• [Tarefa] Reproduza tal e qual, das notas sobre responsabilidade civil, o trecho que vai de "[4] Para uma" até "Conselheiro Abrantes Geraldes.".

• [Texto de estudo]


[4] Para uma recensão mais detalhada e explicitada das posições em confronto, no plano jurisprudencial, veja-se o acórdão deste Supremo, de 17-5-12, in www.dgsi.pt, relatado pelo Conselheiro Abrantes Geraldes.

[5]Na imputação por culpa permanecia todavia latente a ideia canónica de que a reparação do dano constituía a penitência que se ligava á conduta negligente e em que a função compensatória não desempenhava senão um papel meramente complementar” – cfr. Tratado de Responsabilidad Civil, Fernando Reglero Campos, Tomo I, pág. 251.  Para este autor, porém, “La tendencia actual en esta materia discurre por sendas bien distintas. Hoy no se trata tanto de indagar si el comportamiento del demandado fue negligente, cuanto de dilucidar si, una vez sufrido el daño, existe alguna razón para que sea la víctima la que haya de soportalo; o lo que es mismo, se trata de determinar qué patrimonio debe, en justicia «sufrir el daño. El moderno Derecho centra, pues, su atención no tanto en el reproche de la conducta del agente, cuanto en la búsqueda de soluciones jurídicas que garanticen a la víctima una efectiva satisfación cuando no existan razones que justifiquen que sea ella quien soporte el prejucio” – ut op. loc. cit.

• [Extrato dos registos]
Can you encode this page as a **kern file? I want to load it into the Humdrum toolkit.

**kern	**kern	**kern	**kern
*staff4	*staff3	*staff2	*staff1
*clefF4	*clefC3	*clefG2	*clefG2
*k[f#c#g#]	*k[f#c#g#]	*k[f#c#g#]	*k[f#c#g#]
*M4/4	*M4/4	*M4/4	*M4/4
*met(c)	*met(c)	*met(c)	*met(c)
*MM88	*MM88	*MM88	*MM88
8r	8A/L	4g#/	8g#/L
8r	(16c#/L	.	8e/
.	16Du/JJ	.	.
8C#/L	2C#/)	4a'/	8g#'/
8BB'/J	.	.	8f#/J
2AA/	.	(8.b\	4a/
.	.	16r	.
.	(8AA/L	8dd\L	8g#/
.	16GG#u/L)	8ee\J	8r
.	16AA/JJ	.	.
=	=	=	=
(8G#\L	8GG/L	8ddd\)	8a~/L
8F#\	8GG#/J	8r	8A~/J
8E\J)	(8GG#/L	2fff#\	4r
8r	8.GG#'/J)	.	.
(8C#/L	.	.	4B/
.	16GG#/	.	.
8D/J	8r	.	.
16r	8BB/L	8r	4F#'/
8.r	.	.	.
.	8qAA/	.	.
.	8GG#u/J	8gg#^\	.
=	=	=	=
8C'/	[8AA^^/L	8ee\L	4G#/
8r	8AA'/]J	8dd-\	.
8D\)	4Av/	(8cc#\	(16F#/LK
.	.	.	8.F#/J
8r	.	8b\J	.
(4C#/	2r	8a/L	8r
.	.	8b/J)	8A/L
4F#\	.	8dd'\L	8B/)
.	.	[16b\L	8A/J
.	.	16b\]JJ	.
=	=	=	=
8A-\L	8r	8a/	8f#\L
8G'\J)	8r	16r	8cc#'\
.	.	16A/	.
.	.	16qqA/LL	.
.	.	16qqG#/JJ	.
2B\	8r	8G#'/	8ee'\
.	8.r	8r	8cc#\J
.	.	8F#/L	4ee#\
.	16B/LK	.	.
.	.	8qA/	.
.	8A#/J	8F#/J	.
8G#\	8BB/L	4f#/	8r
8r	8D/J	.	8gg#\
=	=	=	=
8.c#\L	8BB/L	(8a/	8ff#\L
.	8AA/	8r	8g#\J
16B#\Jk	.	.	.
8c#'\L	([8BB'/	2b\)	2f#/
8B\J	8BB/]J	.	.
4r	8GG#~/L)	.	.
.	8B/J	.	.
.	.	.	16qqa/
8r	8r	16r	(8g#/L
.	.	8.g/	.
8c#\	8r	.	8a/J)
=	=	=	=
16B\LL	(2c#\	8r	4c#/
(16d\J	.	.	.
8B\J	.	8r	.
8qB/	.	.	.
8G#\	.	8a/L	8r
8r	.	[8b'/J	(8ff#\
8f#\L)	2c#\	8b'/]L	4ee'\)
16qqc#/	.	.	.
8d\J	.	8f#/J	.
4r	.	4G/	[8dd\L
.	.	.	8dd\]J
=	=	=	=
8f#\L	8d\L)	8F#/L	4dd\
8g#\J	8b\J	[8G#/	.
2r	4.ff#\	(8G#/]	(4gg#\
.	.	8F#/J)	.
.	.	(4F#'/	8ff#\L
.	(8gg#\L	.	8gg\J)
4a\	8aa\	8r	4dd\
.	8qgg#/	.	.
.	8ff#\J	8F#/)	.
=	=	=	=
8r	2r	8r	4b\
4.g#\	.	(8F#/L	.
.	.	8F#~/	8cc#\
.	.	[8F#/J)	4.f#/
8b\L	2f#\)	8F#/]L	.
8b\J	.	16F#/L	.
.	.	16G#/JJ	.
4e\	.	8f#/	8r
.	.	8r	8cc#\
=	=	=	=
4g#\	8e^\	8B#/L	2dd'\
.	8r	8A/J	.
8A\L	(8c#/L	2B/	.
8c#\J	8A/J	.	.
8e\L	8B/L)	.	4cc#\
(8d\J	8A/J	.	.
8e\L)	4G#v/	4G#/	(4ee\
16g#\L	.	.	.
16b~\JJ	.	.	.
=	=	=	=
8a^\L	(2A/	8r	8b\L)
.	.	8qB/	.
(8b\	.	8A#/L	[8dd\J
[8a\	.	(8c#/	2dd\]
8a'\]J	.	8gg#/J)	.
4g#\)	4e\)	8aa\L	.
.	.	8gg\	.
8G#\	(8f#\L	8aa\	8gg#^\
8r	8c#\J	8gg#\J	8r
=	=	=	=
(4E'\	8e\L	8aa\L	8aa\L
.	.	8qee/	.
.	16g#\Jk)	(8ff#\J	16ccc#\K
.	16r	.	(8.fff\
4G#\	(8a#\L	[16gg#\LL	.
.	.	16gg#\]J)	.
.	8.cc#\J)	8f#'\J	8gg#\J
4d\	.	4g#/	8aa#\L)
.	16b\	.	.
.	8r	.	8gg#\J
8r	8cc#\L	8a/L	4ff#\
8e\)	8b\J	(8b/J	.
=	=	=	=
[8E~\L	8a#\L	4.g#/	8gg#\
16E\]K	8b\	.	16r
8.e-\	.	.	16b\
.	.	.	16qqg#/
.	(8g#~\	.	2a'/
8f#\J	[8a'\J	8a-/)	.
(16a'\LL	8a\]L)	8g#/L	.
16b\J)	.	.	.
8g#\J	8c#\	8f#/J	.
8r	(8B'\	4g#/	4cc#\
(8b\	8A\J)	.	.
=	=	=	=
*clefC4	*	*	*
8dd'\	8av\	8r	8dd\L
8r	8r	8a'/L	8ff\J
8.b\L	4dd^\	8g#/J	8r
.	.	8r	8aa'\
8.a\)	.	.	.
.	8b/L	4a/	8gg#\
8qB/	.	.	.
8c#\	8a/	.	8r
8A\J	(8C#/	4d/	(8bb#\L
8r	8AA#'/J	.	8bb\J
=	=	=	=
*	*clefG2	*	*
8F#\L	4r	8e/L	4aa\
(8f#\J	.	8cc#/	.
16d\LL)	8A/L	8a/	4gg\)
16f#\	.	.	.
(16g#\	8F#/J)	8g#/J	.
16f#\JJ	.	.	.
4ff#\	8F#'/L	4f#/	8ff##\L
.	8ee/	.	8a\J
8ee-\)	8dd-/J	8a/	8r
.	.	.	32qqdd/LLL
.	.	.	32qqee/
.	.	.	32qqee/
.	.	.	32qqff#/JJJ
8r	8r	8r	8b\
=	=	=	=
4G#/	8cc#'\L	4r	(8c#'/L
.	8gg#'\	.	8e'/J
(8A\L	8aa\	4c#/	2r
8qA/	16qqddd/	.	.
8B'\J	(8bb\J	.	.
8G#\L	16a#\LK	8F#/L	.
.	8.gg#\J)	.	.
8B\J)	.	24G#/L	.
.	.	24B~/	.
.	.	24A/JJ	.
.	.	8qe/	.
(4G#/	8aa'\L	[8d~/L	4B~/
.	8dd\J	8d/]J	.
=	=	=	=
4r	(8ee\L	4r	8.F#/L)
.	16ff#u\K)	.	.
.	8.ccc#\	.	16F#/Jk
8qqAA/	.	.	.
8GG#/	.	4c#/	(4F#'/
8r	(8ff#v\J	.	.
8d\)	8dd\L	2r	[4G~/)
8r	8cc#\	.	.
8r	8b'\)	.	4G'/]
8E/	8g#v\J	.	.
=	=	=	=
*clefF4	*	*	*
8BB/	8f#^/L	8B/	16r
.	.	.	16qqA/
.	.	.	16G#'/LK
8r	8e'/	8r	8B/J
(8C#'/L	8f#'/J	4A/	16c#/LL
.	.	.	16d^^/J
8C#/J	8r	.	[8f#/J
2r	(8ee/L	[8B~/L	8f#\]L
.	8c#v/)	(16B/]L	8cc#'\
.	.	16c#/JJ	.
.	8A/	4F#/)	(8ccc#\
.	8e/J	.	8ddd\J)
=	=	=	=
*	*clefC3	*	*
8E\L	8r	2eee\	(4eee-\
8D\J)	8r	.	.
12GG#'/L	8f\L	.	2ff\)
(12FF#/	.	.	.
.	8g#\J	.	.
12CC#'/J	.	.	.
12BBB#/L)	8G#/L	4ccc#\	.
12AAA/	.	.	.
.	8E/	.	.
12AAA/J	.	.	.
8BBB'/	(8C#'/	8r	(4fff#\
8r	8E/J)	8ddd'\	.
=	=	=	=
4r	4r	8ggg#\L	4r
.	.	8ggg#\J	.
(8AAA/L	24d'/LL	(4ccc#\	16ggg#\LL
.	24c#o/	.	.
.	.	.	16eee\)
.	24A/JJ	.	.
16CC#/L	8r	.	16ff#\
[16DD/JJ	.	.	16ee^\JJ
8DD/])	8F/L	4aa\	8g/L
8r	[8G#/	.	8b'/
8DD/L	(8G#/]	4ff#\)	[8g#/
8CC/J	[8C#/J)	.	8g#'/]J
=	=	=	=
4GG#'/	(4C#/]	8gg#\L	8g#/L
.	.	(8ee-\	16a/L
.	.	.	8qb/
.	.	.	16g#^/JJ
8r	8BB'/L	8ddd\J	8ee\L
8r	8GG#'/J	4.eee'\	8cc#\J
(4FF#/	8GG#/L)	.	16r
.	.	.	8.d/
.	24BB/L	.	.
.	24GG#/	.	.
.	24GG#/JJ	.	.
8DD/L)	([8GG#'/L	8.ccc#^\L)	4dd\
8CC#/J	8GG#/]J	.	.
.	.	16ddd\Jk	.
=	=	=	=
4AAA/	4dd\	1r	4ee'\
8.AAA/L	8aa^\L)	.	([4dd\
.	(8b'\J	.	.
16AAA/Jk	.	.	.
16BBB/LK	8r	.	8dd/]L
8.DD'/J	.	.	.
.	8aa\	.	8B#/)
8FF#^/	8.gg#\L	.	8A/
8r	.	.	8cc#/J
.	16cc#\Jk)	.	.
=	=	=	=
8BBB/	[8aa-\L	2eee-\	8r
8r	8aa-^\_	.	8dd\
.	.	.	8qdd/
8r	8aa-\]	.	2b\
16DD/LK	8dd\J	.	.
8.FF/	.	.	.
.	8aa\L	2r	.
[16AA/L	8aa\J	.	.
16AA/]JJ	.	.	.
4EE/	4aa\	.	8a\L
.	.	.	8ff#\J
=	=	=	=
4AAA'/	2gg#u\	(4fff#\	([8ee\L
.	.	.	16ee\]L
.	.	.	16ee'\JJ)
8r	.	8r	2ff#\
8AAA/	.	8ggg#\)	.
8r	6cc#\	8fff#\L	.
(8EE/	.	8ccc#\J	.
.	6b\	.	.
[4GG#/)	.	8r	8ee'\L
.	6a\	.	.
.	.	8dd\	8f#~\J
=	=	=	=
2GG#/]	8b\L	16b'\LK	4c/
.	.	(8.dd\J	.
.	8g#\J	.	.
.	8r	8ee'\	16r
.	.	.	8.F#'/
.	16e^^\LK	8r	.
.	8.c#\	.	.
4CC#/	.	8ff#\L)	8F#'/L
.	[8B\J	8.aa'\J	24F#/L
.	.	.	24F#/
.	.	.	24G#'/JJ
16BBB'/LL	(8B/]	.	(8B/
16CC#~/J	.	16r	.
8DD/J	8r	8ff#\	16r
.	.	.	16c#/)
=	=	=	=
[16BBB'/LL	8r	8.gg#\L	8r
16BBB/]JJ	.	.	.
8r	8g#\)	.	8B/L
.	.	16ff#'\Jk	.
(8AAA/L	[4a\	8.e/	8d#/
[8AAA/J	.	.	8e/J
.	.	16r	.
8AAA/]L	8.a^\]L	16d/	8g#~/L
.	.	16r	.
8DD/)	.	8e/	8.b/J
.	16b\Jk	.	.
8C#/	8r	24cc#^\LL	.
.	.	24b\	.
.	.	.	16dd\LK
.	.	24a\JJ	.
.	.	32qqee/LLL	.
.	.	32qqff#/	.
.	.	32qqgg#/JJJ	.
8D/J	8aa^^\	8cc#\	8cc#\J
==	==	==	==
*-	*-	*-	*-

• [Solução do exercício]
[4] Para uma recensão mais detalhada e explicitada das posições em confronto, no plano jurisprudencial, veja-se o acórdão deste Supremo, de 17-5-12, in www.dgsi.pt, relatado pelo Conselheiro Abrantes Geraldes.